AWS Pricing calculator allows you to Configure a cost estimate that fits your unique business or personal needs with AWS products and services. We have had the Simple Monthly Calculator (SMC) (Retired as of 3/31/23) that provided estimates in the past which was then replaced with the AWS Pricing Calculator

Why should you use AWS Pricing Calculator?

The AWS Pricing Calculator has a simplified web interface, which now supports cost estimates of more than 150 AWS services. It also enables cost estimates at scale, like bulk import for EC2 instances. AWS Pricing Calculator is accessible to all users, prospects, or AWS customers, without an AWS account. It provides cost estimates for your workloads, using the public AWS prices. Also the best source to get the most updated and comprehensive pricing estimates in one place.

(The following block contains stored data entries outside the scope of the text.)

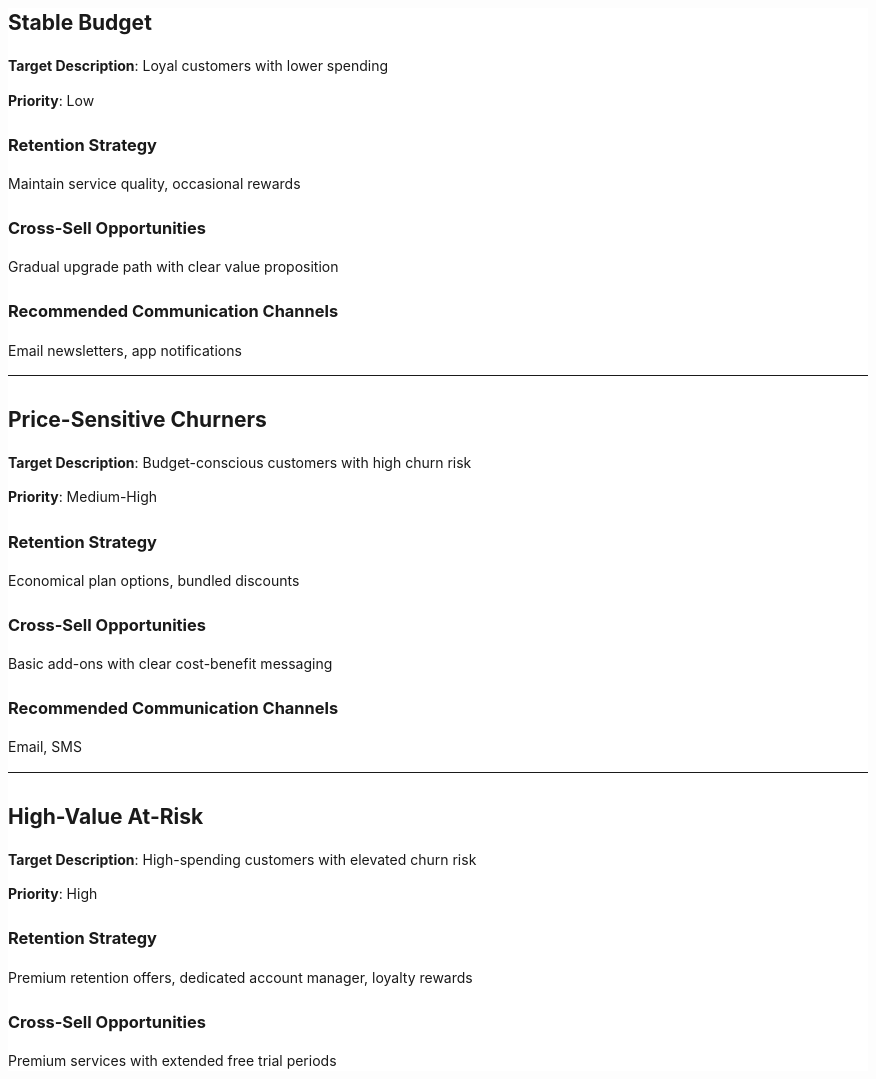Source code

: 
## Stable Budget

**Target Description**: Loyal customers with lower spending

**Priority**: Low

### Retention Strategy

Maintain service quality, occasional rewards

### Cross-Sell Opportunities

Gradual upgrade path with clear value proposition

### Recommended Communication Channels

Email newsletters, app notifications

---

## Price-Sensitive Churners

**Target Description**: Budget-conscious customers with high churn risk

**Priority**: Medium-High

### Retention Strategy

Economical plan options, bundled discounts

### Cross-Sell Opportunities

Basic add-ons with clear cost-benefit messaging

### Recommended Communication Channels

Email, SMS

---

## High-Value At-Risk

**Target Description**: High-spending customers with elevated churn risk

**Priority**: High

### Retention Strategy

Premium retention offers, dedicated account manager, loyalty rewards

### Cross-Sell Opportunities

Premium services with extended free trial periods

Areas on AWS Pricing Calculator that needs Hardening

User Experience Related

This one has been out there for a while but its easy to configure your estimate and do all the hard work to get to the point where you have an estimate only to click outside of the primary form and find out you have just lost all your great work.

AWS Pricing Calculator form

Make sure to not click anywhere outside of the primary overlay or form for the calculator without saving your work.

Pricing Related

This one in particular has been even more frustrating in many ways. Noticed that the form fields reset automatically when you change around a few options under your service configuration which could lead to a price that is not accurate.

Here is an example where i would try to compare my price for the two Aurora PostgreSQL offerings (Aurora Standard vs Aurora I/O-Optimized). I start out by selecting Aurora Standard and gather the monthly price ($894.98 USD/m for a db.r7g.2xlarge)

Aurora Standard Configuration

All good until this point. Next I update from Aurora Standard to I/O-Optimized to compare and the cost bump really caught me (and a few others) by surprise.

Aurora I/O-Optimized

The pricing calculator resets the instance type and picks an alternate type which is not what you expect. Easily goes unnoticed when your focus was a cost comparison and you are looking at the delta. Certainly caught a bunch of us by surprise. Will drop in some support cases with AWS next to see if we can resolve these discrepancies and improve the user experience!

Hope this saves some of you some time!